Doris Wagner: Sie mussten also nicht regelmäßige Berichte für Ihre Oberen schreiben und Rechenschaft ablegen?
Kardinal Schönborn: Überhaupt nicht.
Doris Wagner: Wurde Ihnen der Beichtvater vorgeschrieben?
Kardinal Schönborn: Überhaupt nicht. Ich habe eine ganz wichtige Erfahrung gemacht, an die ich beim Lesen Ihres Buches über spirituellen Missbrauch sehr denken musste: Ich durfte ab 1968 in Paris in unserem Studienhaus wohnen und studieren, dort lebte damals der berühmte Pater und spätere Kardinal und Konzilstheologe Yves Congar. Ich hatte einen alten Mitbruder, der ein großer Thomas-Kenner war und der mit der Lebendigkeit des Denkens und der Intuition des Thomas von Aquin vertraut war. Diesen Mitbruder habe ich gefragt, ob ich bei ihm in geistlicher Begleitung sein könne. Er hat mir etwas Entscheidendes gesagt: »Ich bin bereit, Sie geistlich zu begleiten, unter einer Bedingung: Sie können jederzeit aufhören mit dieser Begleitung und Sie brauchen mir mit keinem Wort zu sagen, warum. Sie gehen einfach weg. Sie kommen einfach nicht wieder. Diese Freiheit ist für mich die Voraussetzung für die geistliche Begleitung.« Und dann hat er gesagt: »Aber wenn Sie bei mir in geistlicher Begleitung sein wollen, dann kommen Sie jede Woche.« Und so bin ich vier Jahre lang jede Woche bei ihm gewesen und habe unglaublich viel gelernt. Das war ein Mensch von einer ganz großen inneren Freiheit und viel Lebenserfahrung. Da war kein Paternalismus, sondern ein tiefer Respekt vor der Freiheit des anderen. Genau so stelle ich mir geistliche Begleitung vor.

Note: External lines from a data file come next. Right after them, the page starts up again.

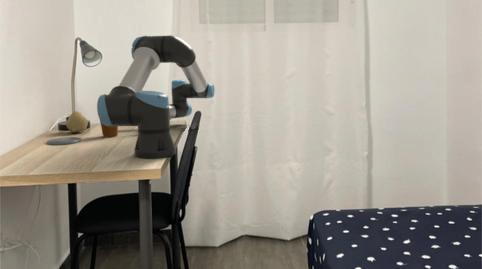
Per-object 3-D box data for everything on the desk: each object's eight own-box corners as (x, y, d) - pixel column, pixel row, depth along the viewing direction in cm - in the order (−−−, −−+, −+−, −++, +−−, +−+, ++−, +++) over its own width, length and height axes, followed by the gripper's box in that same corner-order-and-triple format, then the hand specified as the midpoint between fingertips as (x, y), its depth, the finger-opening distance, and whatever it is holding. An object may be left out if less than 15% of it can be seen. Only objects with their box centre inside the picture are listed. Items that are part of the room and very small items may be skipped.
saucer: (68, 145, 195) (68, 143, 195) (39, 144, 199) (39, 142, 198) (87, 139, 208) (87, 137, 208) (60, 138, 212) (60, 136, 212)
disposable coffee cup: (125, 135, 216) (123, 109, 214) (106, 138, 209) (104, 112, 207) (113, 133, 222) (111, 108, 220) (95, 136, 215) (93, 110, 213)
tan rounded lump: (84, 129, 235) (82, 108, 233) (90, 133, 225) (89, 111, 223) (63, 132, 230) (62, 110, 228) (69, 135, 220) (67, 112, 218)
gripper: (180, 121, 228) (143, 127, 213) (150, 117, 245) (114, 122, 230) (179, 106, 226) (142, 111, 212) (149, 103, 244) (113, 107, 229)
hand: (127, 117), depth 221 cm, fingers open, 13 cm apart
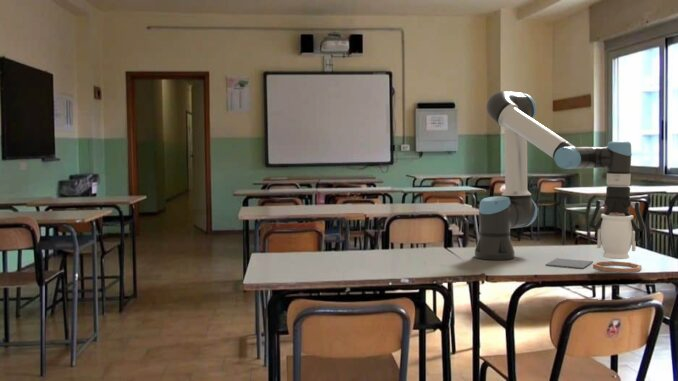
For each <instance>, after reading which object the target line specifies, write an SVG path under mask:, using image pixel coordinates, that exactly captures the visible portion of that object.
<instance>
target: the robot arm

Ja, so habe ich den Orden erlebt und erlebe ihn bis heute. Trotzdem hat mich die Krise dann persönlich in große Spannungen gebracht.
Doris Wagner: Was war das für eine Krise? Wie hat sich die ausgedrückt?
Christoph Schönborn: Das erste war, dass die Fundamente meines jugendlichen Glaubens total zu wackeln begonnen haben, zum Teil eingestürzt sind. Dazu geführt hat die damals noch sehr unkritisch verwendete historisch-kritische Exegese. Später habe ich dann in meinem eigenen Theologiestudium und als Theologieprofessor selber gemerkt: Moment,...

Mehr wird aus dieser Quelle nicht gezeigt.